▸ **What you need to do**
Write out every line below that includes the word "survival".

▸ **Saved data entries**

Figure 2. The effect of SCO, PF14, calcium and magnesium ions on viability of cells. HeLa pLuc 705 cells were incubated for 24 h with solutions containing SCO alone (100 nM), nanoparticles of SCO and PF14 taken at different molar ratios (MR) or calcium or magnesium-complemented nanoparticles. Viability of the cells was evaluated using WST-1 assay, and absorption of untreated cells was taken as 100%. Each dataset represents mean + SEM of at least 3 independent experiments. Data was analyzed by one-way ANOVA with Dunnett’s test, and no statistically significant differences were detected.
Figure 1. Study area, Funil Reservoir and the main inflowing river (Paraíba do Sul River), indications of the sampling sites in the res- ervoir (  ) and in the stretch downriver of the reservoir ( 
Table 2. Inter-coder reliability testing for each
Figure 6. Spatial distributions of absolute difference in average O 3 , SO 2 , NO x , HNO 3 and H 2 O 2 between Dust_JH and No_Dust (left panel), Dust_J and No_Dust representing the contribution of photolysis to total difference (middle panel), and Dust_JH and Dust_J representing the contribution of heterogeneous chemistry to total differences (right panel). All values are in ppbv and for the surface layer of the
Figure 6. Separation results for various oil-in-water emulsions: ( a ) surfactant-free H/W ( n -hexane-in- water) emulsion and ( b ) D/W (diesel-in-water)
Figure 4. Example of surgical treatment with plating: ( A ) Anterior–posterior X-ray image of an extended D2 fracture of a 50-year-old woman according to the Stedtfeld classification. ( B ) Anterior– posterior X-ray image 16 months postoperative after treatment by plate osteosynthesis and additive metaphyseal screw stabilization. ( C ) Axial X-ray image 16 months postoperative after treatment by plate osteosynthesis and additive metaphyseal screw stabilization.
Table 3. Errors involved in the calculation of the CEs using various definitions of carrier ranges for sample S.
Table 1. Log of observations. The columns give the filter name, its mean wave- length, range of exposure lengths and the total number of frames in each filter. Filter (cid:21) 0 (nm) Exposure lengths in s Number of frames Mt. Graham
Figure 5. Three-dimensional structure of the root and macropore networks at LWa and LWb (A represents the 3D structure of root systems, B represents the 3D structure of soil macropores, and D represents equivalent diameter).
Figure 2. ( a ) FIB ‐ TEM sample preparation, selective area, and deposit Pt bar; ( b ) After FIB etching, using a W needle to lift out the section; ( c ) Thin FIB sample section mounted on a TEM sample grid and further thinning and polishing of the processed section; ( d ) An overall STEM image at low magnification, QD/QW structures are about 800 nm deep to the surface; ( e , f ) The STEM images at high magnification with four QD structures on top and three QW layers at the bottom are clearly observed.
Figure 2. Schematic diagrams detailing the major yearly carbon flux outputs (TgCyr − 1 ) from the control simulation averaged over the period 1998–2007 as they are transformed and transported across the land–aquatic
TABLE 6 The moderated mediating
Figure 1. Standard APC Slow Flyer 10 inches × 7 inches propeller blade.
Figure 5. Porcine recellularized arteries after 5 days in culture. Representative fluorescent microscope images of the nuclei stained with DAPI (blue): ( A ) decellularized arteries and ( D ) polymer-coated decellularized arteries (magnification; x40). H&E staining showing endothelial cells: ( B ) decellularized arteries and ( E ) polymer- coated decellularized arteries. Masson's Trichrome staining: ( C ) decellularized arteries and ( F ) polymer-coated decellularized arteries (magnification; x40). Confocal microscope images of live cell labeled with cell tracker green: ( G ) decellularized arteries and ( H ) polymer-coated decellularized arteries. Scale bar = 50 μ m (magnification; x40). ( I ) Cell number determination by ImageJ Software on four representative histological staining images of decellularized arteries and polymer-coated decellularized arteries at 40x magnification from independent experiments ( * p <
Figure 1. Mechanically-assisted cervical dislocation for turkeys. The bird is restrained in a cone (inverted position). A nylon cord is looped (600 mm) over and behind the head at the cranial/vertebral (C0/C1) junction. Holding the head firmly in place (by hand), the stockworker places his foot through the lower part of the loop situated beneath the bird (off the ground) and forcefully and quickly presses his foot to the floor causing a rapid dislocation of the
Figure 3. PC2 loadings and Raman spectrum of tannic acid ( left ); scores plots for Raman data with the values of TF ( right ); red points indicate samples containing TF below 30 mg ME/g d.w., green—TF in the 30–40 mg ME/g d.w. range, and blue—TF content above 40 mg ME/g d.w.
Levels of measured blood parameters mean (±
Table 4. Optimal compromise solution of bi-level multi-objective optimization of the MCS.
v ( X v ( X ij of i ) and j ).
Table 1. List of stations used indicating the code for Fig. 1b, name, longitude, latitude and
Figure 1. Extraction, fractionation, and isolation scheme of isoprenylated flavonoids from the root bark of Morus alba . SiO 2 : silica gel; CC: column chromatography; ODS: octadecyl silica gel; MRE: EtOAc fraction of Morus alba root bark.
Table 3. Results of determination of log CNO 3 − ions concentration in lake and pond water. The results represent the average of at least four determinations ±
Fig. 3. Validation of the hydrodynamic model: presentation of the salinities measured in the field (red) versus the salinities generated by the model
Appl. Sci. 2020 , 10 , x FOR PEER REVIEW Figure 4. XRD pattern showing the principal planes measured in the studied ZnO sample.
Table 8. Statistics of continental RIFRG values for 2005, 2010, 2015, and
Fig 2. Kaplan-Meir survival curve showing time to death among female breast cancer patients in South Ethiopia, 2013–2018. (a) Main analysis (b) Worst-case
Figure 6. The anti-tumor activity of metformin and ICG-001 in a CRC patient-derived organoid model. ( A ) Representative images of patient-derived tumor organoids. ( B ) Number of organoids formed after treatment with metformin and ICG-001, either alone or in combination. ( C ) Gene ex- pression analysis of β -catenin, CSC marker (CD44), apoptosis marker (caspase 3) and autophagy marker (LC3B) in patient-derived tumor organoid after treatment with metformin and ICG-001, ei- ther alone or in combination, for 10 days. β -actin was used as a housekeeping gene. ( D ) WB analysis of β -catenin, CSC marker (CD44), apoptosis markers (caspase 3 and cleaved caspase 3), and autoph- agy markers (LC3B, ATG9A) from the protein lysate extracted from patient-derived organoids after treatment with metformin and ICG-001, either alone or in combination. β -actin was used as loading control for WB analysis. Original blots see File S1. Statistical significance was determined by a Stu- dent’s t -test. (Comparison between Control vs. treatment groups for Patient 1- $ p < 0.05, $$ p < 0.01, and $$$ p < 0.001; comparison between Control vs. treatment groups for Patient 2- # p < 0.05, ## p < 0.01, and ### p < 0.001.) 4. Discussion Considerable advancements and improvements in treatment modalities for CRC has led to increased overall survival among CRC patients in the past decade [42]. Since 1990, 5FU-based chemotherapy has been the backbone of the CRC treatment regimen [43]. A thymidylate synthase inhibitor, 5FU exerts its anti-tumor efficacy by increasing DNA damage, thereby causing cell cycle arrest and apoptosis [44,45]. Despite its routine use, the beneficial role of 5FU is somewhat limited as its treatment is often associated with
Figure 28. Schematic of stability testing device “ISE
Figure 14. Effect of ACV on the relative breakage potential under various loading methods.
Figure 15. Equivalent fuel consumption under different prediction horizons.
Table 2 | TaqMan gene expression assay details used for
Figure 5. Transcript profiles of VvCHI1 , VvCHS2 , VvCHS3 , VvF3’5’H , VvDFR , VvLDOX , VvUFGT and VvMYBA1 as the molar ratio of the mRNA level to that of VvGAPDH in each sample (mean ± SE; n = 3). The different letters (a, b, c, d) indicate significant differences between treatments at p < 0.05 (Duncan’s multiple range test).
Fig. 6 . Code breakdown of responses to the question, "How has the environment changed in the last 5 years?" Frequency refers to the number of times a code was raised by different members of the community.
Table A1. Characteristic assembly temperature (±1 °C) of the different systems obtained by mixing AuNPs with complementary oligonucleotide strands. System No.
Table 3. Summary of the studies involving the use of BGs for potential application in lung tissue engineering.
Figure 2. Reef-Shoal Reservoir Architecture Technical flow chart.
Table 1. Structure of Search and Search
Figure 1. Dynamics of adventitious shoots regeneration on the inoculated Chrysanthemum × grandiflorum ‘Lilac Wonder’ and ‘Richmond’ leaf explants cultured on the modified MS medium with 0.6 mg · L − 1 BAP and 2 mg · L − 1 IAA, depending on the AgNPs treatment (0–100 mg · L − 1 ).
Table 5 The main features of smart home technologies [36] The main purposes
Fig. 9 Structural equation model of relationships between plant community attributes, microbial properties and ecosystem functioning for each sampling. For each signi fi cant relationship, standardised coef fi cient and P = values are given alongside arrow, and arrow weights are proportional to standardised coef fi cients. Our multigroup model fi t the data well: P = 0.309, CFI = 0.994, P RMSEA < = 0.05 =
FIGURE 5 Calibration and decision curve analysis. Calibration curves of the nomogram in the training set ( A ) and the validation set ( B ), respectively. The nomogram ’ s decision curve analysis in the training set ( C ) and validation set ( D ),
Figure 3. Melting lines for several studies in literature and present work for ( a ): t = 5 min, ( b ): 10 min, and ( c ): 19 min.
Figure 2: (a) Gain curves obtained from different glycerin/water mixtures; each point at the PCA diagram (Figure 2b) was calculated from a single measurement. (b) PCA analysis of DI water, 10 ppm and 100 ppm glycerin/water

▸ **Response**
Fig 2. Kaplan-Meir survival curve showing time to death among female breast cancer patients in South Ethiopia, 2013–2018. (a) Main analysis (b) Worst-case
Figure 6. The anti-tumor activity of metformin and ICG-001 in a CRC patient-derived organoid model. ( A ) Representative images of patient-derived tumor organoids. ( B ) Number of organoids formed after treatment with metformin and ICG-001, either alone or in combination. ( C ) Gene ex- pression analysis of β -catenin, CSC marker (CD44), apoptosis marker (caspase 3) and autophagy marker (LC3B) in patient-derived tumor organoid after treatment with metformin and ICG-001, ei- ther alone or in combination, for 10 days. β -actin was used as a housekeeping gene. ( D ) WB analysis of β -catenin, CSC marker (CD44), apoptosis markers (caspase 3 and cleaved caspase 3), and autoph- agy markers (LC3B, ATG9A) from the protein lysate extracted from patient-derived organoids after treatment with metformin and ICG-001, either alone or in combination. β -actin was used as loading control for WB analysis. Original blots see File S1. Statistical significance was determined by a Stu- dent’s t -test. (Comparison between Control vs. treatment groups for Patient 1- $ p < 0.05, $$ p < 0.01, and $$$ p < 0.001; comparison between Control vs. treatment groups for Patient 2- # p < 0.05, ## p < 0.01, and ### p < 0.001.) 4. Discussion Considerable advancements and improvements in treatment modalities for CRC has led to increased overall survival among CRC patients in the past decade [42]. Since 1990, 5FU-based chemotherapy has been the backbone of the CRC treatment regimen [43]. A thymidylate synthase inhibitor, 5FU exerts its anti-tumor efficacy by increasing DNA damage, thereby causing cell cycle arrest and apoptosis [44,45]. Despite its routine use, the beneficial role of 5FU is somewhat limited as its treatment is often associated with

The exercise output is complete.